-- Selected passage --
Alex Linz has thousands of multi-talented, microscopic labmates.
“Why do I love microbes? I think it’s just crazy that they’re all around us, and we can’t see them, and yet if you can dream it up, microbes probably do it,” says the UW–Madison postdoctoral researcher.
Linz is particularly interested in one microbe, Novosphingobium aromaticivorans, because of its unusually voracious appetite and broad palate. “[It] seems to eat just about anything you throw at it,” she says. “We don’t know how it’s doing it.”
By studying how N. aromaticivorans is able to consume different chemical compounds, Linz and her colleagues at the Great Lakes Bioenergy Research Center (GLBRC) hope to learn how to turn lignin, a tough plant material which is often wasted during biofuel production, into a useful product.
The possibility of turning lignin into the chemical ingredients for vanilla flavoring, bioplastics, or plant-derived fabrics—to name a few possibilities—is exciting because doing so could improve the economics and efficiency of the entire biofuel production process.
Experimenting with RNA
To use N. aromaticivorans to make bioproducts from lignin, scientists must first understand the metabolic pathways by which the microbe consumes different substances.

-- Work item A --
Return the article on microbes and lignin verbatim, starting at "Alex Linz has" and ending at "UW–Madison postdoctoral researcher.".
-- Work item B --
Resume the article on microbes and lignin after its last sentence, keeping its formal tone and subject.

Stored items from a collection:
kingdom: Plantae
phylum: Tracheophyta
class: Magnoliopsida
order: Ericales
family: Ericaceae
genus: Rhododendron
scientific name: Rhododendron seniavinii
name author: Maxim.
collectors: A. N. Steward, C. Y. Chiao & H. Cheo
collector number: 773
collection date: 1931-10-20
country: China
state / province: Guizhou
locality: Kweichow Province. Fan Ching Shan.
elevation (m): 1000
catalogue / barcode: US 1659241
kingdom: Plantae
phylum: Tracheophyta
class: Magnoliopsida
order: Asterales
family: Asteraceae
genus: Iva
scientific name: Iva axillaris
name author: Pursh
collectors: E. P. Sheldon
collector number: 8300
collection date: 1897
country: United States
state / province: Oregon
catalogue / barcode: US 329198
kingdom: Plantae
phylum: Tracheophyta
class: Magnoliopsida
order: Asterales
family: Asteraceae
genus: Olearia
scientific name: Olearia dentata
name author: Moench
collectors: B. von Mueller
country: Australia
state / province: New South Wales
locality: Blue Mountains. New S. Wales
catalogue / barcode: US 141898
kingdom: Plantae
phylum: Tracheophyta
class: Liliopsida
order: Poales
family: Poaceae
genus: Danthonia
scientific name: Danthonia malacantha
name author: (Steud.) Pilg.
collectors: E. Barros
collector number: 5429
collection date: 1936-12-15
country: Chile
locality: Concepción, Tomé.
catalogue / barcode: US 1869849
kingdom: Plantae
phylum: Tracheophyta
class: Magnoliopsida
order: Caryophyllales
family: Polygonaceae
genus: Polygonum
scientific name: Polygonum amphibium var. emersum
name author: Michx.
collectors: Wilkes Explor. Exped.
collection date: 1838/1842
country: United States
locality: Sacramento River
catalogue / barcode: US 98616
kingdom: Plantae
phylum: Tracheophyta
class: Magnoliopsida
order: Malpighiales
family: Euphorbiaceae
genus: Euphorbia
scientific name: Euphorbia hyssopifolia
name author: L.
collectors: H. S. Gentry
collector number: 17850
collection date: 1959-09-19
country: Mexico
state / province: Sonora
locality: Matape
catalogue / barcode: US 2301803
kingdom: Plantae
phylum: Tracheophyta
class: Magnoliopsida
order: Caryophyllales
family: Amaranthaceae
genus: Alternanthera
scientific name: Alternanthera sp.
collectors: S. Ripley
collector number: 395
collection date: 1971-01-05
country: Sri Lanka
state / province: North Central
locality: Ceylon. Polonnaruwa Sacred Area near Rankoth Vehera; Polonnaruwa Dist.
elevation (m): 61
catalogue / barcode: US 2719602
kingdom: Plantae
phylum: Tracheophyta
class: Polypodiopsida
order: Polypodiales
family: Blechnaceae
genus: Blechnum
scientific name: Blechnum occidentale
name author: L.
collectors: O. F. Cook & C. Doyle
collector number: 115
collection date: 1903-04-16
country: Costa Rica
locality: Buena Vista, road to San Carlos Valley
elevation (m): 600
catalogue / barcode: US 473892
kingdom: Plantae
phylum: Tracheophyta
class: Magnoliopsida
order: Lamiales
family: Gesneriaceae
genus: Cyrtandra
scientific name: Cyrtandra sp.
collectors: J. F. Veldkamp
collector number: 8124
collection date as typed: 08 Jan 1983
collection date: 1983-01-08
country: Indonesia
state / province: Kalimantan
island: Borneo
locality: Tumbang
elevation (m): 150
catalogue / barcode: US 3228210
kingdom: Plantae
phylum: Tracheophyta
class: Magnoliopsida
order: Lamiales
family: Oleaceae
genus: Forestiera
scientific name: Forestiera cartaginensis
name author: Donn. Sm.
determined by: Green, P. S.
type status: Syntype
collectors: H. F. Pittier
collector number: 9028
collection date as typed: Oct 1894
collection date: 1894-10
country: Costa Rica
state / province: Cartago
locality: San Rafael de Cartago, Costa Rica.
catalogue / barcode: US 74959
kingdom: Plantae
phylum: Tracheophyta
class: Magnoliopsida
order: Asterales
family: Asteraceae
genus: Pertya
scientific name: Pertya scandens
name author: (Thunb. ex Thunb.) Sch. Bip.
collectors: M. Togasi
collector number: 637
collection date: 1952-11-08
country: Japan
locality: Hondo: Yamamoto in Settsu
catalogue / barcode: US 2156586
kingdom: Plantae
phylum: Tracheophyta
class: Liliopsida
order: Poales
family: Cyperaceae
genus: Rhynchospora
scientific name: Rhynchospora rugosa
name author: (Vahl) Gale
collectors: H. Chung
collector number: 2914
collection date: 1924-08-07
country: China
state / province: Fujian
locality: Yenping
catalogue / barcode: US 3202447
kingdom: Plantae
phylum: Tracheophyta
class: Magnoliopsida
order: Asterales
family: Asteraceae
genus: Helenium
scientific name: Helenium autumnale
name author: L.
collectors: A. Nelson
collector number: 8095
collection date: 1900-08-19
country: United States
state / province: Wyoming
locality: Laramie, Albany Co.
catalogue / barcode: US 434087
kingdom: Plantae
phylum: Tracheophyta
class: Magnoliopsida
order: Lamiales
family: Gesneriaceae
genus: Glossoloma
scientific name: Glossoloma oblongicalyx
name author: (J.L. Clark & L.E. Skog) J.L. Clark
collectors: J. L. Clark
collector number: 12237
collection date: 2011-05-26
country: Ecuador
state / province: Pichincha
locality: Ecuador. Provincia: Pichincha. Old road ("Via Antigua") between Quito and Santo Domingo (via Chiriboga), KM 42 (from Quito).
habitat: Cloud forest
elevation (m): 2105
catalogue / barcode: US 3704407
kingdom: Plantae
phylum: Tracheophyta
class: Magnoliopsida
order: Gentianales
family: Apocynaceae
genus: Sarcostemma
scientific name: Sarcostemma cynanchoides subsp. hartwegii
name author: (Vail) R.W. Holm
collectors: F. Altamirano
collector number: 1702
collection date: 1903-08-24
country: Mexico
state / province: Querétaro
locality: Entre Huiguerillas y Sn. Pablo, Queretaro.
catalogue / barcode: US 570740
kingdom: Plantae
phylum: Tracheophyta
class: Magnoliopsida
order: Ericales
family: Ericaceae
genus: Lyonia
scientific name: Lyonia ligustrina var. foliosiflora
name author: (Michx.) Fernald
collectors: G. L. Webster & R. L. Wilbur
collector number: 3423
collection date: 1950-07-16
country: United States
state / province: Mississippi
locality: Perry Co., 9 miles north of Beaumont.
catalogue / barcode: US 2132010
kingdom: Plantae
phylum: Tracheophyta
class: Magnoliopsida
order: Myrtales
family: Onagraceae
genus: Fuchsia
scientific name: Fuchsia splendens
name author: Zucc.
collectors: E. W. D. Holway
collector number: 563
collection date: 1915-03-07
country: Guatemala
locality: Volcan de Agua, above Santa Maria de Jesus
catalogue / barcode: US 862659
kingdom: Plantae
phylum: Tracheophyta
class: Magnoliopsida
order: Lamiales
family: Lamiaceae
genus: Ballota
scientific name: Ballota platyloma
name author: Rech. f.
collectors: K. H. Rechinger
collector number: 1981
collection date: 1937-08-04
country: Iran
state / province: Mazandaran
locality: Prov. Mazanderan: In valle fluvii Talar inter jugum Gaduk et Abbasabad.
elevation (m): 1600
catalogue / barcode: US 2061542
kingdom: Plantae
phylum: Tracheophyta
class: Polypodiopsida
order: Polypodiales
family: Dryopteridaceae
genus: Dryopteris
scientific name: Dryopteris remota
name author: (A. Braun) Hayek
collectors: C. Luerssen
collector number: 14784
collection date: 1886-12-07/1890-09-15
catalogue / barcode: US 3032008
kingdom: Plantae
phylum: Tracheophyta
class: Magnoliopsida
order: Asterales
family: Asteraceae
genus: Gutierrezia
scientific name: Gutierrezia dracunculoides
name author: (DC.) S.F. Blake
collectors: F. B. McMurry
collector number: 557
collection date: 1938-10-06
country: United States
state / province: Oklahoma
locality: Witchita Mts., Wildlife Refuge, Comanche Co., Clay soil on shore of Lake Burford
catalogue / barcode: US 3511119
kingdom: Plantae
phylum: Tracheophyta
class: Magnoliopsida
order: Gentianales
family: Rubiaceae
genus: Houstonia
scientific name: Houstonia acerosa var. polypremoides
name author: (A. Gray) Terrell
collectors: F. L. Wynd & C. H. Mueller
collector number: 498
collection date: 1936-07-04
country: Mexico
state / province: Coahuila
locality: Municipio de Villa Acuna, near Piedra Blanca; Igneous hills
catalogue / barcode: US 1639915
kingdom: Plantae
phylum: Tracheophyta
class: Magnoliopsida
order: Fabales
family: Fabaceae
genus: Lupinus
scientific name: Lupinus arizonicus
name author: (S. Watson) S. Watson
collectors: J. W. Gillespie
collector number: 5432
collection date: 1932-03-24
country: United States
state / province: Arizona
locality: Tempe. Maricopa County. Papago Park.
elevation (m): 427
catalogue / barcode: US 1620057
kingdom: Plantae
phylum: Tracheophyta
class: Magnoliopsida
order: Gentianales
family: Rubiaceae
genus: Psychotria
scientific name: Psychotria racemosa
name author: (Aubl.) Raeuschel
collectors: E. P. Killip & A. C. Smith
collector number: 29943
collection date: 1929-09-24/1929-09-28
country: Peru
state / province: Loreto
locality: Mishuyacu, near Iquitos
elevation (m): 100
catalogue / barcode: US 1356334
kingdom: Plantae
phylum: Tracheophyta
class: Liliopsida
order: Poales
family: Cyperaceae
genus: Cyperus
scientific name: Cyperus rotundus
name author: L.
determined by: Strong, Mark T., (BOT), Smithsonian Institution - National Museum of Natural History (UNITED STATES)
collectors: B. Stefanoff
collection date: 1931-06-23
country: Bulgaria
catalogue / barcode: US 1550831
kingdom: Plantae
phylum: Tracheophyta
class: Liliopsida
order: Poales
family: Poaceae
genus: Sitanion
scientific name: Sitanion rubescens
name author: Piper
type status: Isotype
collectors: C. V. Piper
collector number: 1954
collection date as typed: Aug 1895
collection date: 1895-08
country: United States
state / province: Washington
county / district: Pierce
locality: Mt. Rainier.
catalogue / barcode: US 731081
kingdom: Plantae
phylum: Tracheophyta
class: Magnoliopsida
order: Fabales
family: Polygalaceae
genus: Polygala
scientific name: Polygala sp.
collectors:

-- Exercise output A --
Alex Linz has thousands of multi-talented, microscopic labmates.
“Why do I love microbes? I think it’s just crazy that they’re all around us, and we can’t see them, and yet if you can dream it up, microbes probably do it,” says the UW–Madison postdoctoral researcher.

-- Exercise output B --
Linz is working on this question in GLBRC Director Tim Donohue’s lab at the Wisconsin Energy Institute. She feeds N. aromaticivorans either glucose (its preferred food) or a buffet of lignin-derived aromatic monomers—shorter molecules which are easier for microbes to eat than pure lignin. Then she watches to see what happens.
Specifically, Linz looks for RNA signals that indicate which genes the cell is actively using. Her goal is to find genes that become active when N. aromaticivorans grows on lignin monomers, but not when it grows on glucose. These genes may be involved in the metabolic pathways microbes use to consume the more difficult-to-digest lignin compounds. Scientists can then try to engineer those pathways to turn lignin into bioproducts.
N. aromaticivorans: not your average microbe
However, studying N. aromaticivorans is sometimes tricky. Most protocols for working with bacteria are written for E. coli, a more commonly studied bacterium, which means that Linz has to get creative at times when she applies techniques for RNA extraction to N. aromaticivorans.
For example, the very first step in RNA extraction is lysing, or breaking open, the cells. This normally results in a liquid that can then be pipetted into another tube for the next step. But lysing N. aromaticivorans resulted in a jelly-like substance instead of liquid, so Linz had to figure out another way to transfer it: she carefully poured it.
RNA also degrades easily, so extracting it is a challenge.
“We all secrete enzymes that can degrade RNA. If you’re trying to get it out of a cell and you breathe too close to the cell, it’s done,” she says.
Microbes past and future
Once Linz has identified genes involved in aromatic degradation, she and her labmates will explore how to optimize the pathway for creating different products. This may involve blocking side pathways that the organism uses to make less useful products, or tweaking genes through knockouts or insertions to increase the output of the desired product.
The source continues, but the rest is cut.